16 Şubat 2023 Perşembe

Asrın Felaketi Üzerine (1)

Her konuda olduğumuz gibi 10 ili yerle bir eden ve asrın felaketi olarak adlandırılan, aynı yerleri 9 saat arayla vuran iki büyük deprem de bile ayrışmayı becerebildik. 

Halihazırda iki kutup ön plana çıkıyor. Bunlar kimi zaman saldıran kimi zaman da savunmaya geçen grup. Aynı iki grup kah savunmaya geçiyor kah saldırıya geçerek adeta birbirleriyle yarışıyor.

Bir büyük afet de bile kenetlenemiyor, bir araya gelemiyor, ayrışıyorsak, siyasi yönden bir ve beraber değil de herkes kendi başına buyruk hareket edebiliyorsa, merak ediyorum, bizi hangi tür bir bela ve afet bir araya getirir, nasıl birlikte hareket ederiz? 

Demek ki boşuna söylememişler. Bir insan yedisinde ne ise yetmişinde de o, kırk yıllık kani olur mu kani, can çıkar huy çıkmaz, aynı kazana atsalar, kaynamazlar sözleri bizler için söylenmiş olmalı.

Ben hangi taraftanım? İkisinden de değilim. Hangi taraf suçlu, hangi taraf suçsuz üzerinde durmayacağım. Niyetim suçlu aramak değil. Nazarımda iki taraf da iyi bir sınav vermedi. Olup bitenleri üçüncü bir kişi olarak anlamaya çalışıyorum. Bunu yaparken de niyetim tespit yapmaktır. Suçlu aramak, suçsuz olduğunu ispatlamak değil. 

Bu afet asrın afeti mi? Asrın felaketi mi bilmem ama büyük bir bölgeyi etkileyen ve şehirlerin üzerinden buldozer gibi geçen, derin iz ve ağır hasar bırakan bir depremdir. Asrın felaketi denmesinde bir sakınca yok. Ama bu asrın felaketini, alacağımız tedbirlerle daha hafif atlatabileceğimiz gerçeğini de göz ardı etmemek lazım.

Devlet var mıydı, yok muydu? Devlet vardı. Millet de vardı. STK'ler ve belediyeler de vardı. Tüm millet topyekûn oradaydı.
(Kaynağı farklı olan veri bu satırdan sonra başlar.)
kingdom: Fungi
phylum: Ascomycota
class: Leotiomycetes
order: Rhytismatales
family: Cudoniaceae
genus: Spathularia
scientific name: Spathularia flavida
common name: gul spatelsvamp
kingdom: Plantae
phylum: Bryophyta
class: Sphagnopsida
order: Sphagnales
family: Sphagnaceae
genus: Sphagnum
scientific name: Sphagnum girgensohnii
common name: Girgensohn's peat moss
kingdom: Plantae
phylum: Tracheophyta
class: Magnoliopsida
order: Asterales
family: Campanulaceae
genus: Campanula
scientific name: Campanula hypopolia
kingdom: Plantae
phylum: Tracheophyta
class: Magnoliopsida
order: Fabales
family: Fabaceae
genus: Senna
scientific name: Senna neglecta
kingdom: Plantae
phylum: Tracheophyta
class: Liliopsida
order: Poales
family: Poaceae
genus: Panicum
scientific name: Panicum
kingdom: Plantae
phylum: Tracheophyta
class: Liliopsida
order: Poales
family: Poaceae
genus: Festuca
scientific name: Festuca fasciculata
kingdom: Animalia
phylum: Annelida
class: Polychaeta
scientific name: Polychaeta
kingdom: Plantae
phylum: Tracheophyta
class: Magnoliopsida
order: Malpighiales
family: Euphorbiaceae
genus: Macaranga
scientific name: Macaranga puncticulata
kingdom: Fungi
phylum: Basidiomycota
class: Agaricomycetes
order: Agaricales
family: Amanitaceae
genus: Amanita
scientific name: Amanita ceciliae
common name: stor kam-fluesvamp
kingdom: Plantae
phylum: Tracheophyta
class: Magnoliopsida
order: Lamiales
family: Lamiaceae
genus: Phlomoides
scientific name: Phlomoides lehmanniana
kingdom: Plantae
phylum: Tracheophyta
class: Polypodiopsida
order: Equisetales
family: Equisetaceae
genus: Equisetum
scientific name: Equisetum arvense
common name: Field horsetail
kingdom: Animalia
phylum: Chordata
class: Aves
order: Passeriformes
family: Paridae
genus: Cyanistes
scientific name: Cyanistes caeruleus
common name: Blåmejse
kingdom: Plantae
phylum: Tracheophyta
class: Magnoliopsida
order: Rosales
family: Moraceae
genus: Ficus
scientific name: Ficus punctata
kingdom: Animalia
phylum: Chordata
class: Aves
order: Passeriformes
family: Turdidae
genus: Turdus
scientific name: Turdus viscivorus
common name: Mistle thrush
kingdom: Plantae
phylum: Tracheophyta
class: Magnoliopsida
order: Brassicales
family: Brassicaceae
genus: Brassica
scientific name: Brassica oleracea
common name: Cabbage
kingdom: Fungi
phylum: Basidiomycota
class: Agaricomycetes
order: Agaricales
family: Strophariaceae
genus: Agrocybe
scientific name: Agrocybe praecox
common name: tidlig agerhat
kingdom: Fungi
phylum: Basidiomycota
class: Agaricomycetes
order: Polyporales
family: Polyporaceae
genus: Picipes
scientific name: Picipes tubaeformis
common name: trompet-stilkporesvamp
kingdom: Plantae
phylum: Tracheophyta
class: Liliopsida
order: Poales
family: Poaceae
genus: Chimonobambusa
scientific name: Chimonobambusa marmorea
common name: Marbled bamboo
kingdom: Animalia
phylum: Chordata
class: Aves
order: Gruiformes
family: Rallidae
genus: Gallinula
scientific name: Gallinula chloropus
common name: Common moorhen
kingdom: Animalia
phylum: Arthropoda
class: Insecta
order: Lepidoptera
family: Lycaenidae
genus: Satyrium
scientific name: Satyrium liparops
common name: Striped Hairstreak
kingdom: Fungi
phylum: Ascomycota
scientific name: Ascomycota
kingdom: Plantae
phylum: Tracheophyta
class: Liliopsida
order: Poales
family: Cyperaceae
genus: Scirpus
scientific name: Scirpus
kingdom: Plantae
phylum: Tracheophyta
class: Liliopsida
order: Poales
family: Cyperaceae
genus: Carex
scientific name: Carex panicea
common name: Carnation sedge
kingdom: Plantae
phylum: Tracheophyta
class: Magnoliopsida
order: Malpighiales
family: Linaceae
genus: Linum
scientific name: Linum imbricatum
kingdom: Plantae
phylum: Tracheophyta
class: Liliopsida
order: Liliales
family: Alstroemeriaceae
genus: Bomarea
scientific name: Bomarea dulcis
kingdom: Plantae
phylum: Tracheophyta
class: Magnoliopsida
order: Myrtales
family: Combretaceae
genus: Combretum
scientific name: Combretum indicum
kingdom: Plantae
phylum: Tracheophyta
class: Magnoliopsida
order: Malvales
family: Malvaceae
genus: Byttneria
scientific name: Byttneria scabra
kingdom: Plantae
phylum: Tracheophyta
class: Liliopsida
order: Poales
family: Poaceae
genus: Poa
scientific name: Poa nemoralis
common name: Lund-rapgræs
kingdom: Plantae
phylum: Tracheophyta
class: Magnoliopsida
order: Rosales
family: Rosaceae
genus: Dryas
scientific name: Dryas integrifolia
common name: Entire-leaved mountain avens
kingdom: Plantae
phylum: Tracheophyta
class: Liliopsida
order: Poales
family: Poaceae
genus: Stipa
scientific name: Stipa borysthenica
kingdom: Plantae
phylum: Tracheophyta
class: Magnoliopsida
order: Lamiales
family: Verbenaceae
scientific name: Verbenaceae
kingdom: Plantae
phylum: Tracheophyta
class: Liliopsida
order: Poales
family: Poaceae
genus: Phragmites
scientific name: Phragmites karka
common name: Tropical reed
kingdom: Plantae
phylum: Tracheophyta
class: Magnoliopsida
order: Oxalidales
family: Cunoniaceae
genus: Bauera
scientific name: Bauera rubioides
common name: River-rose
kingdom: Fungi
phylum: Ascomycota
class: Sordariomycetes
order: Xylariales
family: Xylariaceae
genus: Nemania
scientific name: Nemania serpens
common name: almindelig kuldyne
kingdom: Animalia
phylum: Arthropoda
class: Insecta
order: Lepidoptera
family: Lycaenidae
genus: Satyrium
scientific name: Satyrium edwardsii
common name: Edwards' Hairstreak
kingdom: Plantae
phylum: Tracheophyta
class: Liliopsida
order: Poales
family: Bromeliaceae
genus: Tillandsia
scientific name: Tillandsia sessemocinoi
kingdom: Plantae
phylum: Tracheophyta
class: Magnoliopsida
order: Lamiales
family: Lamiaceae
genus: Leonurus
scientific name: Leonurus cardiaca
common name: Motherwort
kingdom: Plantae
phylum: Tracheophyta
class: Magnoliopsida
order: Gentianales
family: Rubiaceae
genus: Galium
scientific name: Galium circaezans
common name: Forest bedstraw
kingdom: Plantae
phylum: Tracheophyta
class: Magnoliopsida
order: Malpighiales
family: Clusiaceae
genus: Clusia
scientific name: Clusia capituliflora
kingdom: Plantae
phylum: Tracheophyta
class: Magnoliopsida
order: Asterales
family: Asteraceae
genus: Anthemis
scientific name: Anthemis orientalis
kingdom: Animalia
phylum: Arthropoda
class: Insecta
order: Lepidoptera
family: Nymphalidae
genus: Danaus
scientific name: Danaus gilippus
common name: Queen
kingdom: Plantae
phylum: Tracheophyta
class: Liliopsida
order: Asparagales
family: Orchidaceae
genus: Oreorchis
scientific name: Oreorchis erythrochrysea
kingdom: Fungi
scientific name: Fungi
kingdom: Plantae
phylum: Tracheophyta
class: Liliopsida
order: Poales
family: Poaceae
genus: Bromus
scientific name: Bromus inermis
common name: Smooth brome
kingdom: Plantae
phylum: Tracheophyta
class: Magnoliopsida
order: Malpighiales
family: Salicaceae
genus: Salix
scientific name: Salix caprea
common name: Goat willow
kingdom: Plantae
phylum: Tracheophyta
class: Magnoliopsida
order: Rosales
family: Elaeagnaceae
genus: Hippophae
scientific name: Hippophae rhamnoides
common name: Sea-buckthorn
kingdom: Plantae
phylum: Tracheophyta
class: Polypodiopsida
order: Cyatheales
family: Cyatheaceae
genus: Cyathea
Arama ve kurtarmada geç mi hareket edildi? Bu gecikmenin sebepleri neler olabilir? Yardım ulaştırmada plansızlık var mıydı? İktidar ve muhalefet birlikte hareket edebilmiş midir?

Depremin ardından hareket edildiyse de yeterli bilgiye ulaşılamadığından, deprem bölgesi ile sağlıklı iletişim kurulamadığından, AFAD bölgedeki ağır hasarlara paralel intikal edemedi. Yani aksama oldu. İlk iki günün ardından devlet elindeki imkanlar çerçevesinde her yerdeydi. Bu durum sadece benim izlenimim değil, bu durumu Sayın Cumhurbaşkanı açıkladı. Cumhurbaşkanı Yardımcısı ikinci gün yaptığı açıklamada AFAD ekibinde yeniden planlama yapıp ağır hasarın fazla olduğu Hatay, Kahramanmaraş ve Adıyaman'a daha fazla AFAD görevlisinin intikal ettirildiğini söyledi. Yine bir AFAD sorumlusu bir televizyona bağlanarak "Şanlıurfa'da (Diyarbakır da demiş olabilir) yıkımın fazla olduğu bilgisi çerçevesinde bu ile geldiklerini, ardından Adıyaman'da yıkımın fazla olduğunu öğrendikten sonra Adıyaman'a geçtiklerini ifade etti.

Devletin bir bölgeyi önceleyip diğerini ihmal ettiğini düşünmüyorum.

Geç intikal ve müdahalede, bastıran kıştan mütevellit hava şartlarının da etkili olduğunu düşünüyorum. Çünkü birçok ilden hava muhalefeti dolayısıyla uçak kaldırılamamıştır. Aynı şekilde karlanma ve buzlanma dolayısıyla çoğu işlek karayolları bile zaman zaman kapandı. Buna bazı havaalanlarının hasar görmesi, otoban ve yolların deprem dolayısıyla ağır hasar görmesini de eklemek lazım. Yine 10 ilin devlet yetkilileri depremden birinci derece etkilenen depremzede oldukları için Ankara’ya sağlıklı bilgi verememiştir. Bir diğer husus ulaşılması gereken adet bölgesi çok büyük bir alan olduğu için eldeki insan kaynağı yeterli gelmemiştir. Tüm aksaklıkların bunlardan kaynaklandığını düşünüyorum. Buradan hareketle istemeyerek deprem bölgelerine geç intikal edildi.